Эрик вздрогнул и внимательно посмотрел на него.

— И давно? — спросил он.

Луи покачал головой.

— Я вспомнил все несколько дней назад.

— Прости меня, — произнес Эрик и снова опустил веки.

— Не за что. Вы были мне как отец.

Открыв глаза, Эрик посмотрел на Луи, а затем перевел взгляд на Кадана, как будто только теперь заметил его.

— Это Кадан Локхарт, — сказал Луи и чуть обнял Кадана, сжимая его плечо, потому что даже он видел, что взгляд Эрика пронизывает насквозь, — он уже был в вашем доме, но вам не довелось с ним поговорить.

— Иначе и не могло быть, — сказал Эрик с горечью.

— Да, — подтвердил Луи, — не могло. Однажды должен был наступить день, когда я представлю вам его не как своего раба и не как безродного актера, а как того, с кем намереваюсь провести свою жизнь.

— Надеюсь, вы не будете нам мешать, — продолжил Луи.

— Нет, — Эрик качнул головой, — я хочу, чтобы вы были счастливы… Оба. Ты и Рун.

— Благодарю, — отпустив Кадана, Луи подошел к столу и опустил на столешницу чек, — полагаю, если вы все знаете, то мне не следует вам объяснять, почему я возвращаю этот документ. Мне дал его Рафаэль — наверняка в тайне от вас. Но я не хочу начинать новую жизнь так. И заботится о нем до конца дней, как вы просили меня, тоже не могу — и не хочу. Думаю, вы догадываетесь почему.

Эрик устало кивнул.

— Прошу тебя, не держи на него зла. И не пытайся искать.
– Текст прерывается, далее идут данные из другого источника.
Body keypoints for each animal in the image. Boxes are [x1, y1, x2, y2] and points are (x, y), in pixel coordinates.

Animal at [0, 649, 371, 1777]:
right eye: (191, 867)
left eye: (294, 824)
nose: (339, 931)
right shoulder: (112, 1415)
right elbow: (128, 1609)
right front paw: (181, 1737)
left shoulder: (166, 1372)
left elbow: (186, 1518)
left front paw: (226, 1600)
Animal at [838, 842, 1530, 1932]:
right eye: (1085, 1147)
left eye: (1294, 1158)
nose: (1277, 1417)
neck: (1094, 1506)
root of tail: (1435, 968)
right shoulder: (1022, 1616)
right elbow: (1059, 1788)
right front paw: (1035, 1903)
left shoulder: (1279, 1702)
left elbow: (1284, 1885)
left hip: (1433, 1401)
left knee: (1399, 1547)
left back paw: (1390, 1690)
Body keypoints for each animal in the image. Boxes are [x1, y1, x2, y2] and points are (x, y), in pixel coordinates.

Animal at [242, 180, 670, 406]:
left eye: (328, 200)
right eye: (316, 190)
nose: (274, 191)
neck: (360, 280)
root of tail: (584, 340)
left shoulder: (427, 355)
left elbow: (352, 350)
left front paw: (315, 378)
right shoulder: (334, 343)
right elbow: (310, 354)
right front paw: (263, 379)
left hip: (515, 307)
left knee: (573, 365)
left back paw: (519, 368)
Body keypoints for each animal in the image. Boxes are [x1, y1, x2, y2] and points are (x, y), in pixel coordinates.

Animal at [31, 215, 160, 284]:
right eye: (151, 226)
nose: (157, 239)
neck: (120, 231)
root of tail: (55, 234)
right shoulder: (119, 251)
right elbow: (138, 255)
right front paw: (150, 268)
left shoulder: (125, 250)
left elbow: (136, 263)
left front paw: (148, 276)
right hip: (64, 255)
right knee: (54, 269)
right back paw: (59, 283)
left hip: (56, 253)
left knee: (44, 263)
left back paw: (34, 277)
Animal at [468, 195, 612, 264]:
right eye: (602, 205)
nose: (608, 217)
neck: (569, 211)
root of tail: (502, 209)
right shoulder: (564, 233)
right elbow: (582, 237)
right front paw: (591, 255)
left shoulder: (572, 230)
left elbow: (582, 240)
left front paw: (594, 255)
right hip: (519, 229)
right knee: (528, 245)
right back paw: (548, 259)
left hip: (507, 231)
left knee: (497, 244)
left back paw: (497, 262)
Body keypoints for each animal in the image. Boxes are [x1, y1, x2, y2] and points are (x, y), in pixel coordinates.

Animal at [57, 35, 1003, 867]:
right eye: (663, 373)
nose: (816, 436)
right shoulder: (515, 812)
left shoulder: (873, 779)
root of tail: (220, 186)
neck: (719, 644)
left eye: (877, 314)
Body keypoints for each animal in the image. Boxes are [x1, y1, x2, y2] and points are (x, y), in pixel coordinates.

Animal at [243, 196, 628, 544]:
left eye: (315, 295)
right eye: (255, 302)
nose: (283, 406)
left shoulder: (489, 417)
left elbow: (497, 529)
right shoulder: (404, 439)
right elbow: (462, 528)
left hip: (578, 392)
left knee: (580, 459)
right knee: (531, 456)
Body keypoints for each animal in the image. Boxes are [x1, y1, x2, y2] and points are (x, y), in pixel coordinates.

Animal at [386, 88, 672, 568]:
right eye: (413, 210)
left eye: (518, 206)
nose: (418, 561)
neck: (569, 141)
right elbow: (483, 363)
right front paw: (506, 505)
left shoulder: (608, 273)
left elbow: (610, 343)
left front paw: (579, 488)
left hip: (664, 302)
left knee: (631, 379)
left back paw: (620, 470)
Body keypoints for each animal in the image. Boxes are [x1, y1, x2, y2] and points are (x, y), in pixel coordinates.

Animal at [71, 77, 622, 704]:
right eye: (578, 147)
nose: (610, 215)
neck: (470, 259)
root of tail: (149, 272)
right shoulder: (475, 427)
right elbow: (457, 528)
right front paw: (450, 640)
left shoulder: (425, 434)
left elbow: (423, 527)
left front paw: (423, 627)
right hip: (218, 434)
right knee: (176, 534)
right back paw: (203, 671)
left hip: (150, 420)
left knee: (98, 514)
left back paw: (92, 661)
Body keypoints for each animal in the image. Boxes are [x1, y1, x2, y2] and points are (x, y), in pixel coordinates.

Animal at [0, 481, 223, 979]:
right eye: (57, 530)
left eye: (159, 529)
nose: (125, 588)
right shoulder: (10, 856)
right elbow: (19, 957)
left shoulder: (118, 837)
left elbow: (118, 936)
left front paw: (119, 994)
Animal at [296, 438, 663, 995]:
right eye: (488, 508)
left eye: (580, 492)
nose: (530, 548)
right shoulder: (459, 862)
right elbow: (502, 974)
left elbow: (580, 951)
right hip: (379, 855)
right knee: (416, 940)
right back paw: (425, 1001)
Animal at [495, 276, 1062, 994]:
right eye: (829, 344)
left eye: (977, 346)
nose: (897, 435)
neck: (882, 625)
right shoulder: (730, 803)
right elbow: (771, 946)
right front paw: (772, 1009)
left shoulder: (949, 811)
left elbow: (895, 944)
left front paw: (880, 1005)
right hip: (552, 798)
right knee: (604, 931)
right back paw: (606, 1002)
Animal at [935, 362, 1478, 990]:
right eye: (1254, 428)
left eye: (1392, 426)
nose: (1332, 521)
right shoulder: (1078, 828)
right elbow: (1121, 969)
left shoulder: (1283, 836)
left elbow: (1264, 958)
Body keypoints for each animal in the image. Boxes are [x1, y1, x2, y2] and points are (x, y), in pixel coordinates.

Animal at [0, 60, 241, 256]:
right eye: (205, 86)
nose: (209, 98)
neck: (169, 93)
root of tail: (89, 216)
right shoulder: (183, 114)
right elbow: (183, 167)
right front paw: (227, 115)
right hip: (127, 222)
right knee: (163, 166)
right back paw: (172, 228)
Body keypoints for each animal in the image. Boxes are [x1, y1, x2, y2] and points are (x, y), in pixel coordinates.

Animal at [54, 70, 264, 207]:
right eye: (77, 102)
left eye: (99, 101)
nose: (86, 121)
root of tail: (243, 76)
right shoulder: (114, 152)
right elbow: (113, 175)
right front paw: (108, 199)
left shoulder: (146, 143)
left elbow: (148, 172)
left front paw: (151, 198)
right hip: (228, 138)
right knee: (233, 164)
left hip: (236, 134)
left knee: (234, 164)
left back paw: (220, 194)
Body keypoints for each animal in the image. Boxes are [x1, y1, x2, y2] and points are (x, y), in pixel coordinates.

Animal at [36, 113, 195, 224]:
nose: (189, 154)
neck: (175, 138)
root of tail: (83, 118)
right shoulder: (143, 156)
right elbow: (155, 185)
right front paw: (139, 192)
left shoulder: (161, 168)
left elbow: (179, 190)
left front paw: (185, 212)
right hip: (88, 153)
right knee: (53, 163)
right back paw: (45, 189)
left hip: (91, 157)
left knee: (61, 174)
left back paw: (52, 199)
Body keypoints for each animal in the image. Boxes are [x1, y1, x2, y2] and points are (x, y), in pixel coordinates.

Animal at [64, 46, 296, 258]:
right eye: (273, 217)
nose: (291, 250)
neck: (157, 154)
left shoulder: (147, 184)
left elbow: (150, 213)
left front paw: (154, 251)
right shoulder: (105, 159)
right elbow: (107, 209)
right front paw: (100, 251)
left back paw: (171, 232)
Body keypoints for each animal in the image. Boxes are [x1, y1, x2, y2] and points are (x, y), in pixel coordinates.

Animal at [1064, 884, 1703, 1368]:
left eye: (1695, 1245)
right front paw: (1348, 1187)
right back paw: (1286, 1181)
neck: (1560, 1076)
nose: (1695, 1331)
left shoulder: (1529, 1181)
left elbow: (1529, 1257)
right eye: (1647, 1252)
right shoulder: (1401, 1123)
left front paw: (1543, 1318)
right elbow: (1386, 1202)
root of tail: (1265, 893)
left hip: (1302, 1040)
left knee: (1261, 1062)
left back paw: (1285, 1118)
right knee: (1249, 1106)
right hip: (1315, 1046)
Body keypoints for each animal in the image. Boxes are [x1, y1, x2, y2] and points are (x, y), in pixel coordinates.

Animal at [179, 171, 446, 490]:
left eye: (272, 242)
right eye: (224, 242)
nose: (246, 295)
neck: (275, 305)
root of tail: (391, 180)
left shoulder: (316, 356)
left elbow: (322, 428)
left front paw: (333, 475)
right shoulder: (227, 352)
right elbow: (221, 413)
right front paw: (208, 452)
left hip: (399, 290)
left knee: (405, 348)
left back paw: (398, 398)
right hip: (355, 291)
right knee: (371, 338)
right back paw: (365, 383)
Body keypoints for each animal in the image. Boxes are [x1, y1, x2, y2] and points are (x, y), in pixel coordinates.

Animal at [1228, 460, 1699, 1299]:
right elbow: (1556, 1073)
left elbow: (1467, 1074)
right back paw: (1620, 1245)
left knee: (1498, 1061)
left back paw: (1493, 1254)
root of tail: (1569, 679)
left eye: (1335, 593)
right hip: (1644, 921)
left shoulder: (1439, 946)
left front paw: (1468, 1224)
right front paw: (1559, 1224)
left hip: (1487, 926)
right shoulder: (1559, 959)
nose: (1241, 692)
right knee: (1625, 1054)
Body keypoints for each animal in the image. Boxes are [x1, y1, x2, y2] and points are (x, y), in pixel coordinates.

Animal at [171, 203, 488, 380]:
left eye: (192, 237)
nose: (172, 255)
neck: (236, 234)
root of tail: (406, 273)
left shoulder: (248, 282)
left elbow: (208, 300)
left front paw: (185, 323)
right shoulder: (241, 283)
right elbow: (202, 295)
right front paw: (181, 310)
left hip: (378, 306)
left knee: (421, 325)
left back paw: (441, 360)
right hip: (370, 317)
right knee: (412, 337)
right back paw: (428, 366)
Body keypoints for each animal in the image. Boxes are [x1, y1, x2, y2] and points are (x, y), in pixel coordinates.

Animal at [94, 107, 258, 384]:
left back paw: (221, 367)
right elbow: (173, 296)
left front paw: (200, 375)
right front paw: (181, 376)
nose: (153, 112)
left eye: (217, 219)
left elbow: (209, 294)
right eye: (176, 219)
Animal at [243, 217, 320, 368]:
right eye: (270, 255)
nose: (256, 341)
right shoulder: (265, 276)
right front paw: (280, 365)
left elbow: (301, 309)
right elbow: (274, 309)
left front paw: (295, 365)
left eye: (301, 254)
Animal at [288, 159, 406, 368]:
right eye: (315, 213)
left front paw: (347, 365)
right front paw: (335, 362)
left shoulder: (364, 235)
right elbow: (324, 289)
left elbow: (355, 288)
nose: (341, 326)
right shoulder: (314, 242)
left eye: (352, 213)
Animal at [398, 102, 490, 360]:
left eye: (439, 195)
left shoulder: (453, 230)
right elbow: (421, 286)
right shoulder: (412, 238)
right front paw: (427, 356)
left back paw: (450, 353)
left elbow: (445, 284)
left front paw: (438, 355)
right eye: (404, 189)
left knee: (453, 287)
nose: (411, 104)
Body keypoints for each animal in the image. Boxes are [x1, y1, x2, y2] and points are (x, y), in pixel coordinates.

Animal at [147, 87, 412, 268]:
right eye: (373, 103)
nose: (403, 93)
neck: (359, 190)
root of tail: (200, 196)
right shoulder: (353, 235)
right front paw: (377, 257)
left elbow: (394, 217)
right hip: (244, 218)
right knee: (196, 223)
— Я не буду, — ответил Луи, — главное, чтобы меня не искал он.

Эрик ничего не ответил. Наступила пауза, и после долгого молчания он пододвинул чек к Луи.

— Забери его, — сказал он, — без всяких обязательств. Эти деньги принадлежат тебе.

Прищурившись, Луи посмотрел на него.

— Просто поверь, — сказал Эрик, — и оставь меня одного. Вы заставили меня поволноваться, и теперь мне нужен покой.

На сей раз Луи не стал спорить с ним. Взяв чек, он убрал его и, бережно взяв Кадана под руку, вместе с ним вышел прочь.